* Fragment tekstu *
──────────────────────────────
Carrie Fisher, wcielająca się w sadze w postać księżniczki Lei, obchodziłaby dziś swoje sześćdziesiąte trzecie urodziny. Była w Gwiezdnych wojnach od samego początku - 1977 roku, a dzięki zaciętości reżysera jej występ zobaczymy także w Epizodzie IX w grudniu.
Księżniczka Leia to dla wielu fanów zarówno jedna z ikon dzieciństwa, ale także postać będąca inspiracją i symbolem: siły, zaradności, bezpośredniości czy wyrozumiałości. Unikalna osobowość postaci i wcielającej się w nią aktorki złożyły się na bohaterkę, będącą ważnym elementem wielu kluczowych i pięknych scen z sagi.
W Nowej nadziei Leię widzimy po raz pierwszy na samym początku filmu, jednak większość pierwszego aktu skupia się na pozostałych bohaterach, a do niej wracamy dopiero podczas ucieczki z Gwiazdy Śmierci. Tam po raz pierwszy daje się poznać jej przekora i zadziorność, która nie wynika jednak z arogancji, tylko jest efektem poczucia odpowiedzialności, które ciąży na księżniczce od najmłodszych lat. Najpierw za Alderaan, kiedy reprezentowała go w senacie, potem za rebelię i plany stacji bojowej dostarczone przez szpiegów, a teraz za dwóch chłopaków i Wookiego, którzy przybyli, aby ją uratować, jednak ich plan okazuje się być daleki od ideału. Księżniczka sama bierze blaster w dłonie i rozdziera kratę, zabezpieczającą szyb wentylacyjny, a następnie jest zmuszona zagnać pozostałych do składu śmieci, dzięki czemu ocaliła im życie.
Po bitwie o Yavin i zniszczeniu Gwiazdy Śmierci, Leia wraz z Lukiem i Hanem biorą udział w wielu misjach, aby weprzeć w tym trudnym okresie rebelię, jednak ich wysiłki okazują się niewystarczające, kiedy Imperium wypędza buntowników z bazy na Hoth. Sokołem Millenium załoga udaje się do Miasta w Chmurach, ale tam czeka ją zdrada ze strony dawnego przyjaciela - Landa.. Han ma zostać zamrożony w karbonicie, lecz zanim się to wydarzy, Leia wyrywa się szturmowcom, by wreszcie powiedzieć Hanowi słynne "Kocham cię" i usłyszeć pamiętne, krótkie "Wiem". Tak dobiega końca seria niepotrzebnych sprzeczek na Sokole i zaczyna się historia, której efektem w przyszłości będą narodziny Bena Solo. Han zostaje zabrany do Pałacu Jabby, jednak jak tylko pozostałym bohaterom udaje się uciec z Bespina, Leia rozpoczyna wdrażanie planu, który ma na celu uratować jej ukochanego.
──────────────────────────────
* Dostarczone materiały *

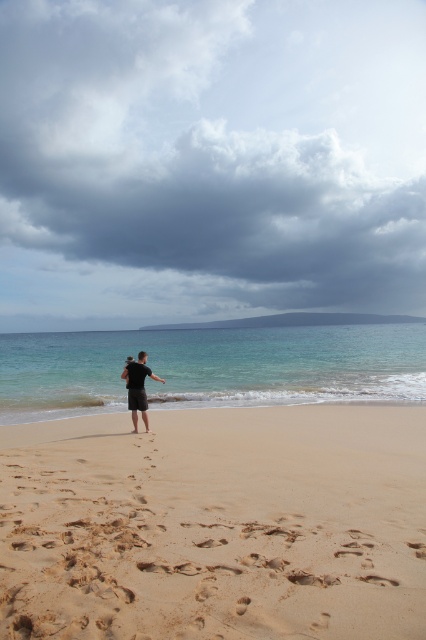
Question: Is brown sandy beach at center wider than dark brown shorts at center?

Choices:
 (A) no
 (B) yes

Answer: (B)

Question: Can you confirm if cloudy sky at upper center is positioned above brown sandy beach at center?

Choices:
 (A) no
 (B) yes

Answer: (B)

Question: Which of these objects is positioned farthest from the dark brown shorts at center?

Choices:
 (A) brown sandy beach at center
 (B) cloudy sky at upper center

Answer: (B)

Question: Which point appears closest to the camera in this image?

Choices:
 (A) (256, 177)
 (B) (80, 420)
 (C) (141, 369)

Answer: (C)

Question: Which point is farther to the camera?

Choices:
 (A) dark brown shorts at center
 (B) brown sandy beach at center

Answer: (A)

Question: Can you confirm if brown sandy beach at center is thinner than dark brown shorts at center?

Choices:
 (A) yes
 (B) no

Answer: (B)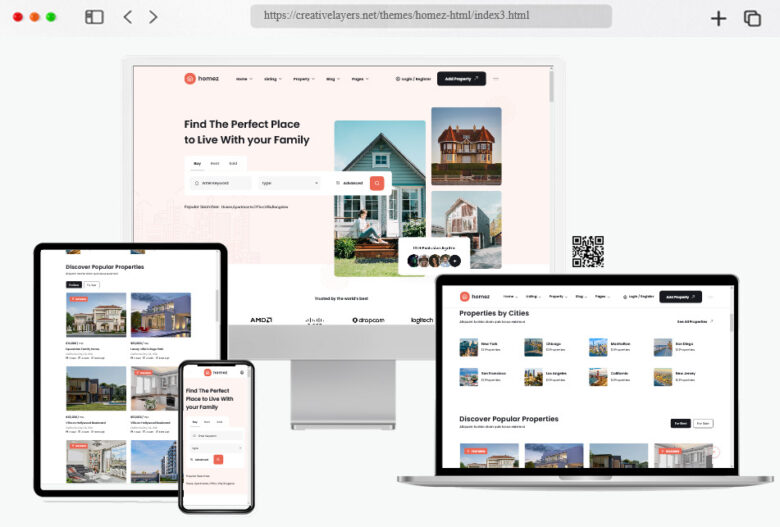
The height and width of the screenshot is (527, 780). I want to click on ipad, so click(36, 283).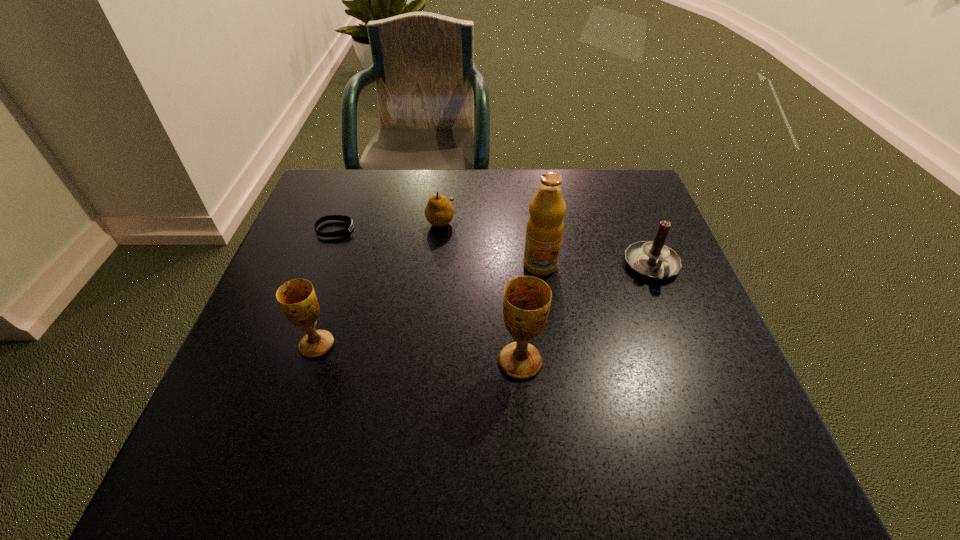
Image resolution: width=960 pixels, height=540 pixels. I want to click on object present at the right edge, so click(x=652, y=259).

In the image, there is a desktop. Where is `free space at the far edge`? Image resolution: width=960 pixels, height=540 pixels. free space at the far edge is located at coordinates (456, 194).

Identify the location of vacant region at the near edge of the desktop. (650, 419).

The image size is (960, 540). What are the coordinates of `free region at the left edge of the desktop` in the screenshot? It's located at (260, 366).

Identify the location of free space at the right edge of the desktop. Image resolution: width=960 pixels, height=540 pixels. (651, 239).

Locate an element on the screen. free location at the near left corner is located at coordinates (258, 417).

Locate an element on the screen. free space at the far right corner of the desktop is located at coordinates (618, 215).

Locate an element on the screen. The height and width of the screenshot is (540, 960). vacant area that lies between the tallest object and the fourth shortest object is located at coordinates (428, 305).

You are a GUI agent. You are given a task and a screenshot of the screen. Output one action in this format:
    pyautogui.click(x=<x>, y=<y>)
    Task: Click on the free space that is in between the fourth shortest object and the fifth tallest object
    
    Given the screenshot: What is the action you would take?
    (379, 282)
──────────────────────────────
* Zadanie 1 *
W którym roku, według tekstu o księżniczce Lei, Carrie Fisher pojawiła się w Gwiezdnych wojnach?
* Zadanie 2 *
Przepisz z tekstu o księżniczce Lei fragment od „W Nowej nadziei” do „ocaliła im życie.”, wstawiając „pistolet” w miejsce „blaster”.
* Zadanie 3 *
Z czego wynika przekora i zadziorność Lei, które tekst o księżniczce Lei opisuje przy ucieczce z Gwiazdy Śmierci?

* Oczekiwana odpowiedź 1 *
W 1977 roku.

* Oczekiwana odpowiedź 2 *
W Nowej nadziei Leię widzimy po raz pierwszy na samym początku filmu, jednak większość pierwszego aktu skupia się na pozostałych bohaterach, a do niej wracamy dopiero podczas ucieczki z Gwiazdy Śmierci. Tam po raz pierwszy daje się poznać jej przekora i zadziorność, która nie wynika jednak z arogancji, tylko jest efektem poczucia odpowiedzialności, które ciąży na księżniczce od najmłodszych lat. Najpierw za Alderaan, kiedy reprezentowała go w senacie, potem za rebelię i plany stacji bojowej dostarczone przez szpiegów, a teraz za dwóch chłopaków i Wookiego, którzy przybyli, aby ją uratować, jednak ich plan okazuje się być daleki od ideału. Księżniczka sama bierze pistolet w dłonie i rozdziera kratę, zabezpieczającą szyb wentylacyjny, a następnie jest zmuszona zagnać pozostałych do składu śmieci, dzięki czemu ocaliła im życie.

* Oczekiwana odpowiedź 3 *
Nie wynikają one z arogancji, lecz z poczucia odpowiedzialności, które ciąży na księżniczce od najmłodszych lat. Najpierw była odpowiedzialna za Alderaan, który reprezentowała w senacie, potem za rebelię i plany stacji bojowej, a teraz za dwóch chłopaków i Wookiego, którzy przybyli ją uratować.